### Task brief
Every record must be repeated exactly; omit any pictures they contain.
Segment Start: Data for this task
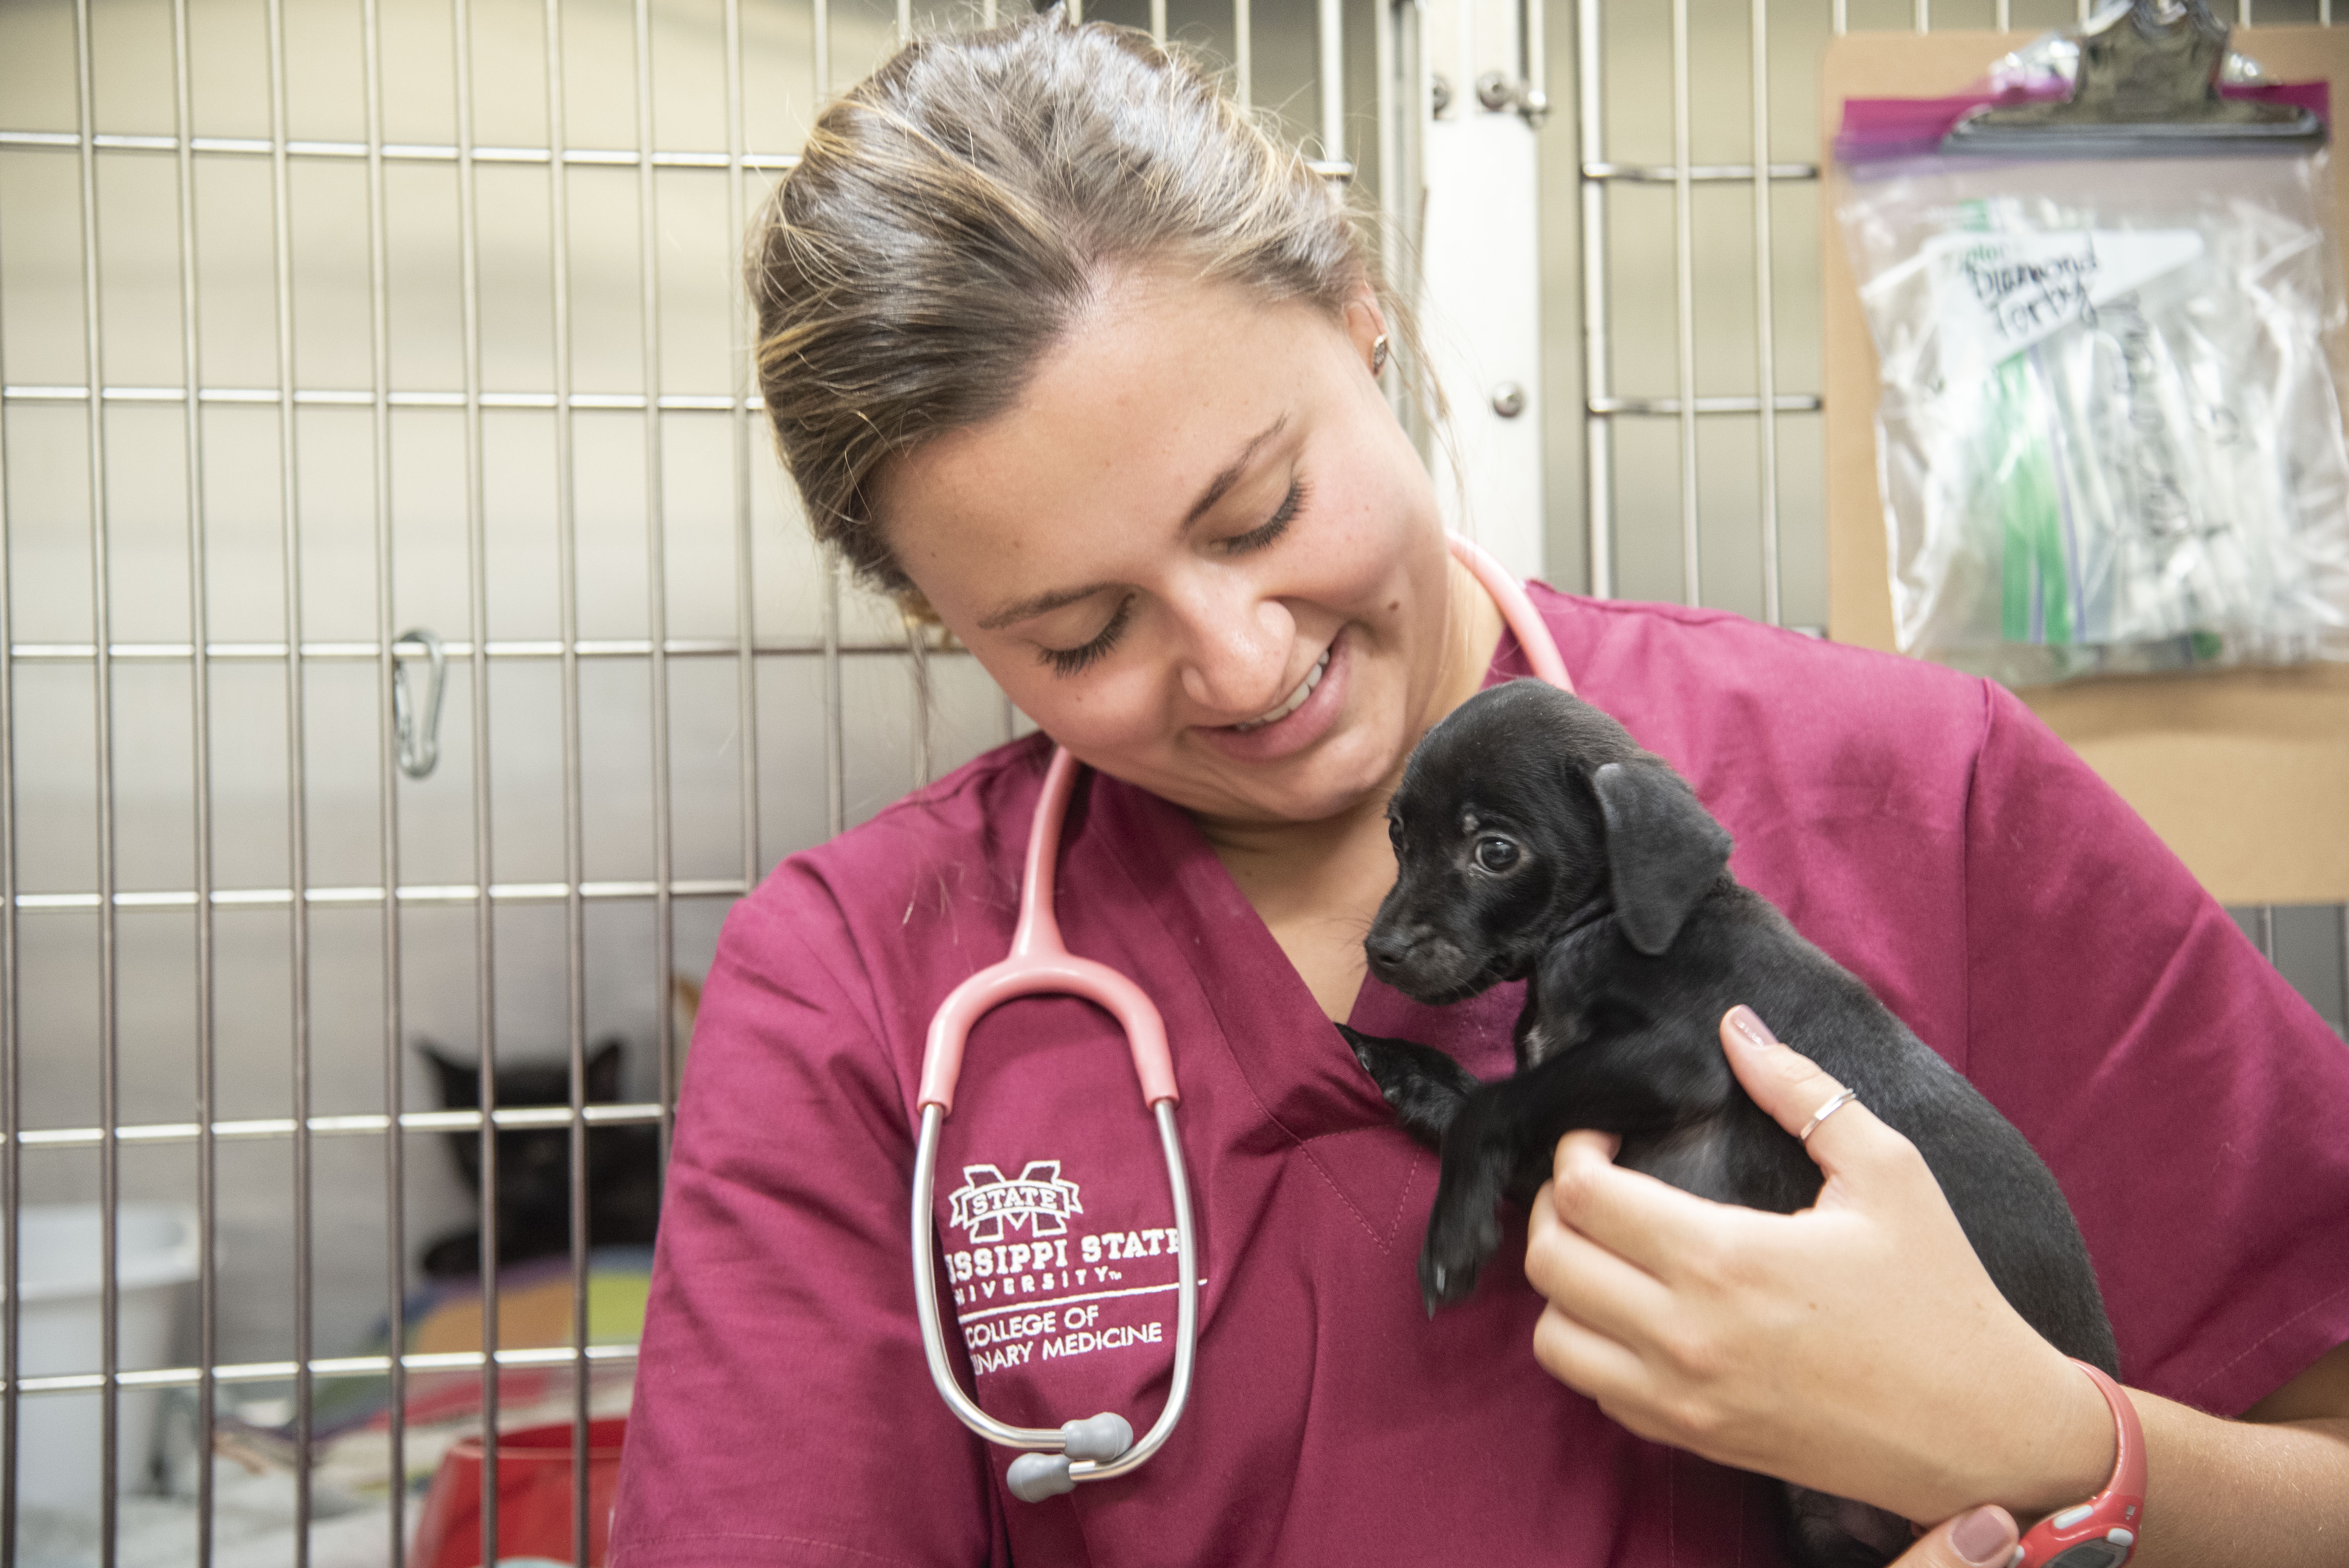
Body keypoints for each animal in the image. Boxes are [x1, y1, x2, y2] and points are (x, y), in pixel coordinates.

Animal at [415, 1042, 662, 1277]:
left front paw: (468, 1256)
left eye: (543, 1148)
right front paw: (450, 1245)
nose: (508, 1182)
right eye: (476, 1151)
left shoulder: (632, 1222)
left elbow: (549, 1233)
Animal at [1344, 681, 2133, 1568]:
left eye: (1496, 852)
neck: (1604, 931)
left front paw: (1450, 1238)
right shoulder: (1559, 1141)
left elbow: (1490, 1104)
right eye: (1398, 834)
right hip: (1822, 1532)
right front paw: (1397, 1065)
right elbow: (1476, 1097)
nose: (1380, 950)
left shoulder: (1679, 1061)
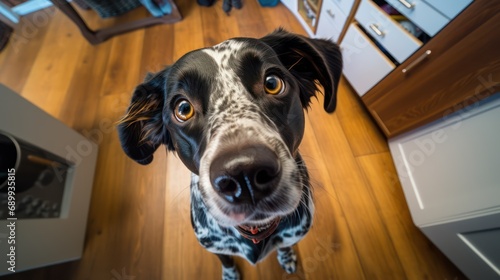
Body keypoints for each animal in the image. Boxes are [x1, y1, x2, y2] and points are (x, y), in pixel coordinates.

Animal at [119, 29, 342, 278]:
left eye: (272, 83)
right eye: (183, 109)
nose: (244, 175)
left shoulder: (294, 234)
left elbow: (285, 246)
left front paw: (286, 257)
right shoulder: (216, 247)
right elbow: (226, 260)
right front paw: (231, 274)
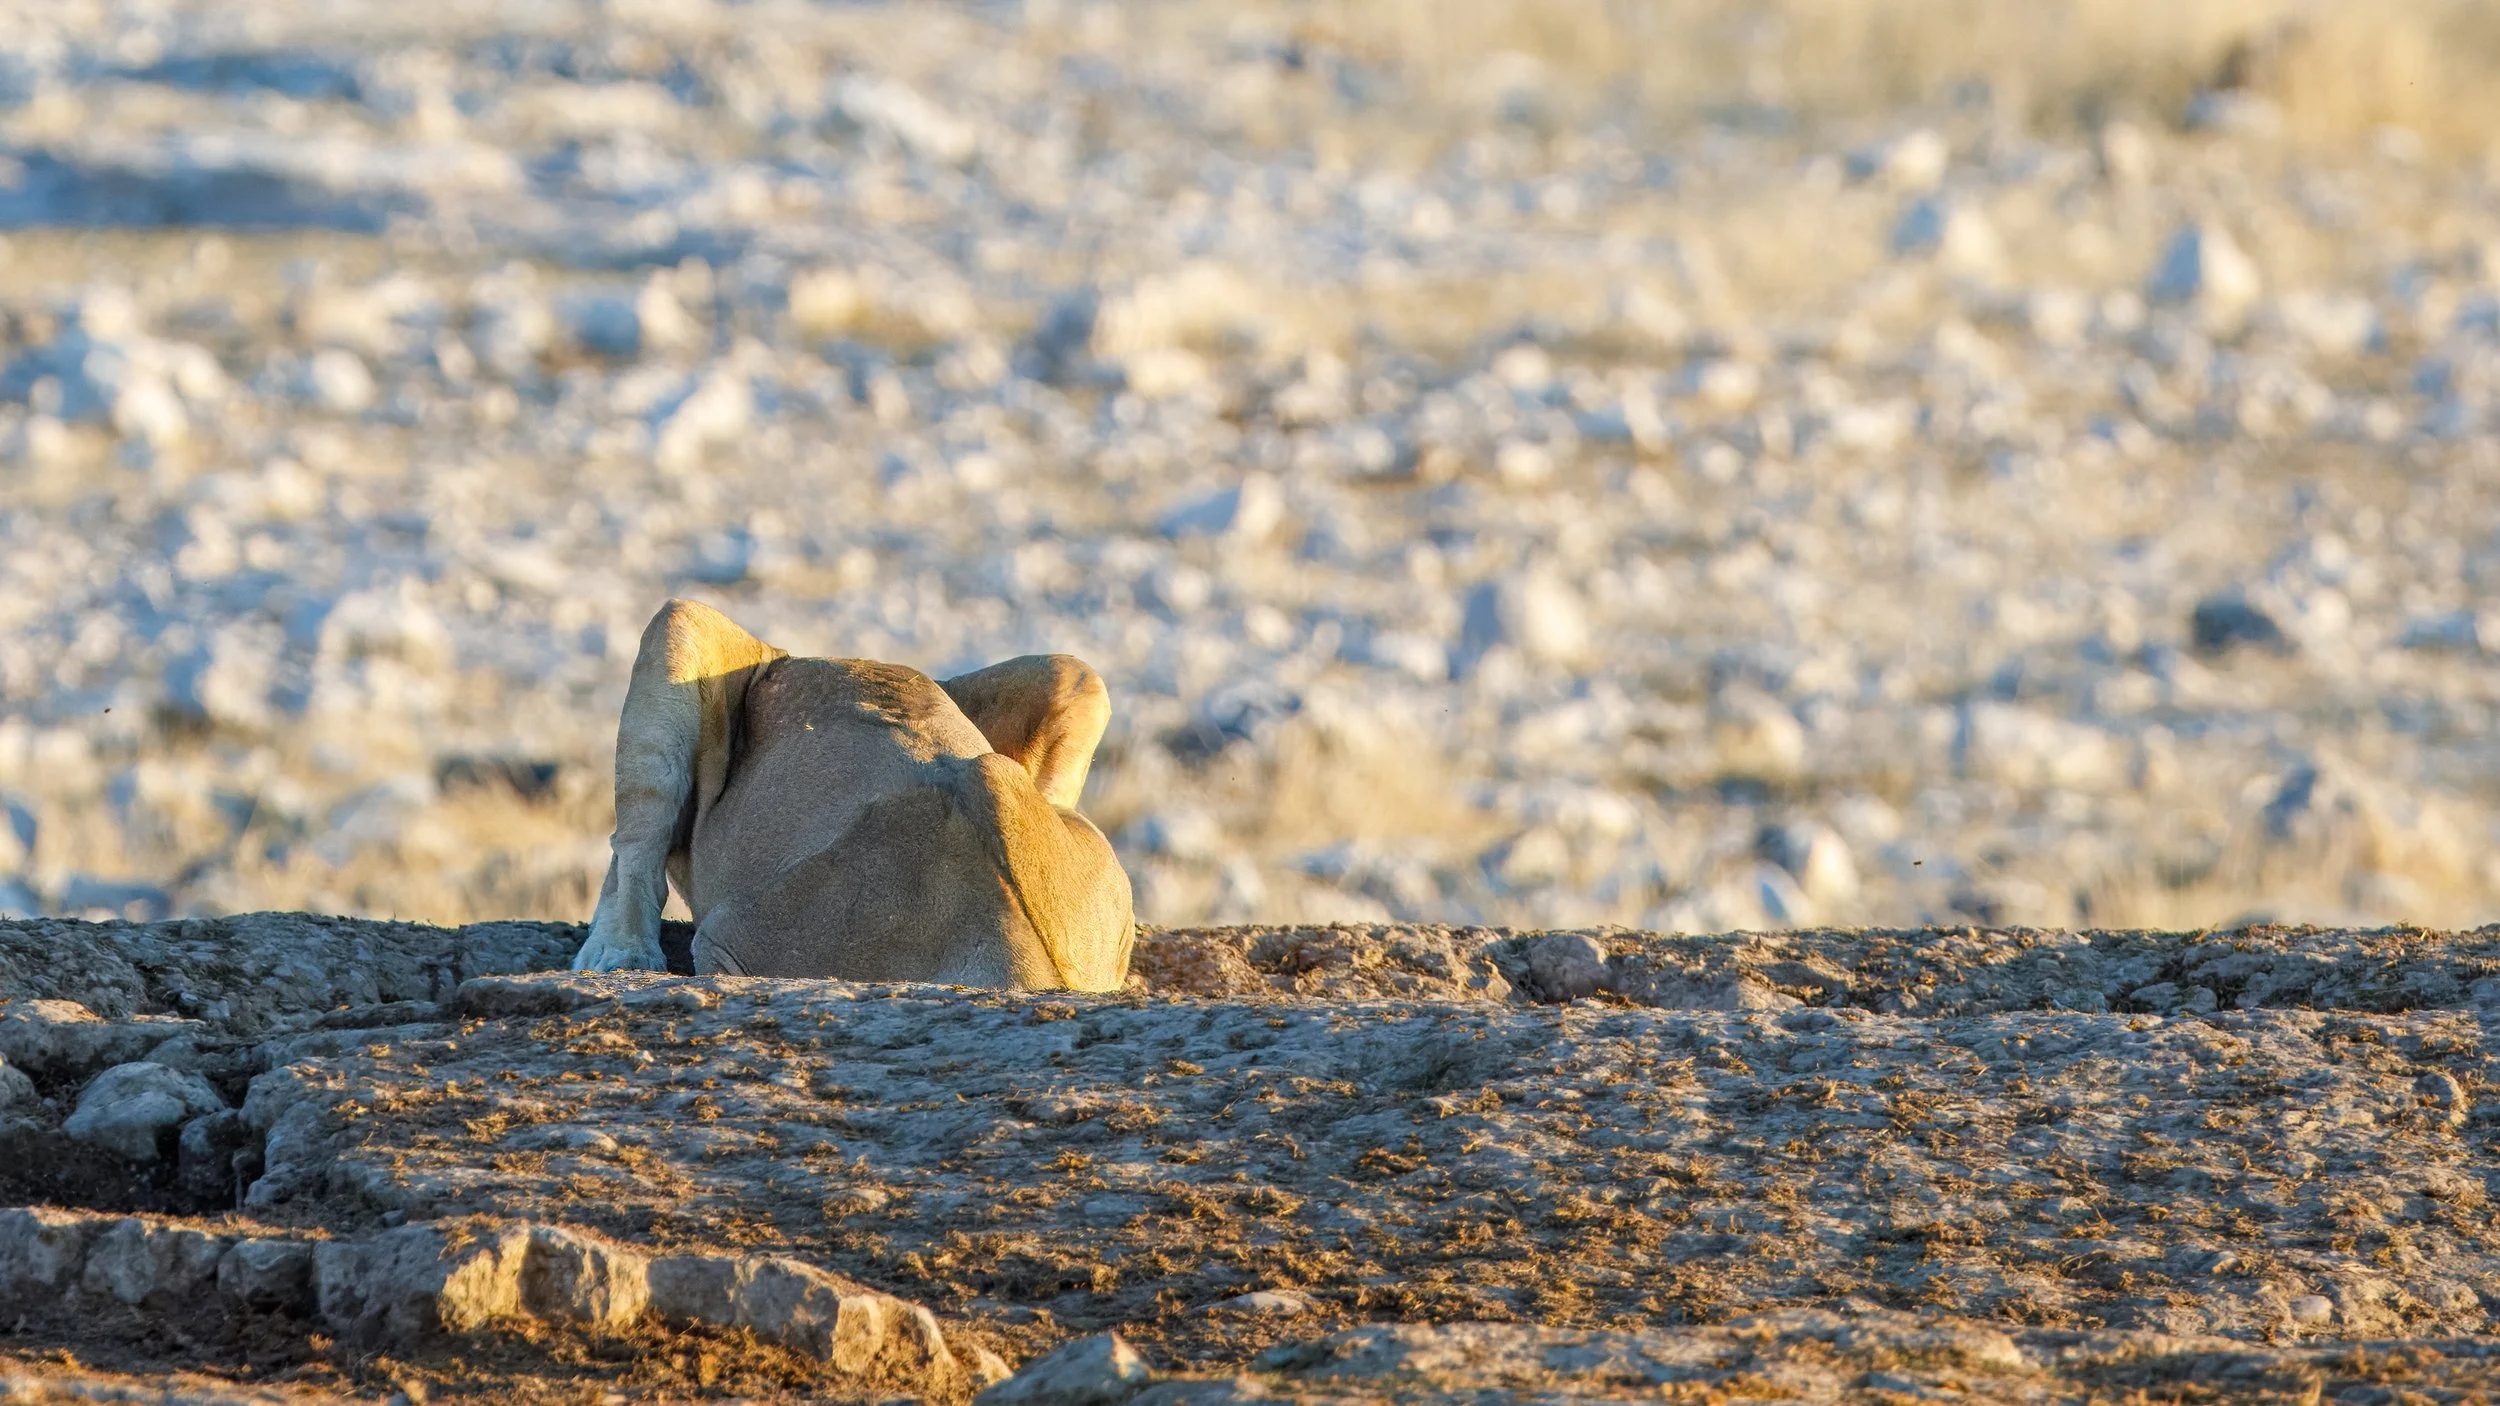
Segment End: Data for this task
### Answer section
Body keypoints for each animal in the image. Boxes are [x1, y1, x2, y2] and points are (x, y), in pixel coordinates.

Animal at [415, 1042, 662, 1277]:
left front paw: (468, 1256)
left eye: (543, 1148)
right front paw: (450, 1245)
nose: (508, 1182)
right eye: (476, 1151)
left shoulder: (632, 1222)
left elbow: (549, 1233)
Animal at [1344, 681, 2133, 1568]:
left eye: (1496, 852)
neck: (1604, 931)
left front paw: (1450, 1238)
right shoulder: (1559, 1141)
left elbow: (1490, 1104)
right eye: (1398, 834)
right hip: (1822, 1532)
right front paw: (1397, 1065)
right elbow: (1476, 1097)
nose: (1380, 950)
left shoulder: (1679, 1061)
Body keypoints for each animal in the image. Boxes are [x1, y1, x2, y2] and points are (x, y), in pixel coordinates.

Animal at [119, 29, 342, 278]:
left eye: (272, 83)
right eye: (183, 109)
nose: (244, 175)
left shoulder: (294, 234)
left elbow: (285, 246)
left front paw: (286, 257)
right shoulder: (216, 247)
right elbow: (226, 260)
right front paw: (231, 274)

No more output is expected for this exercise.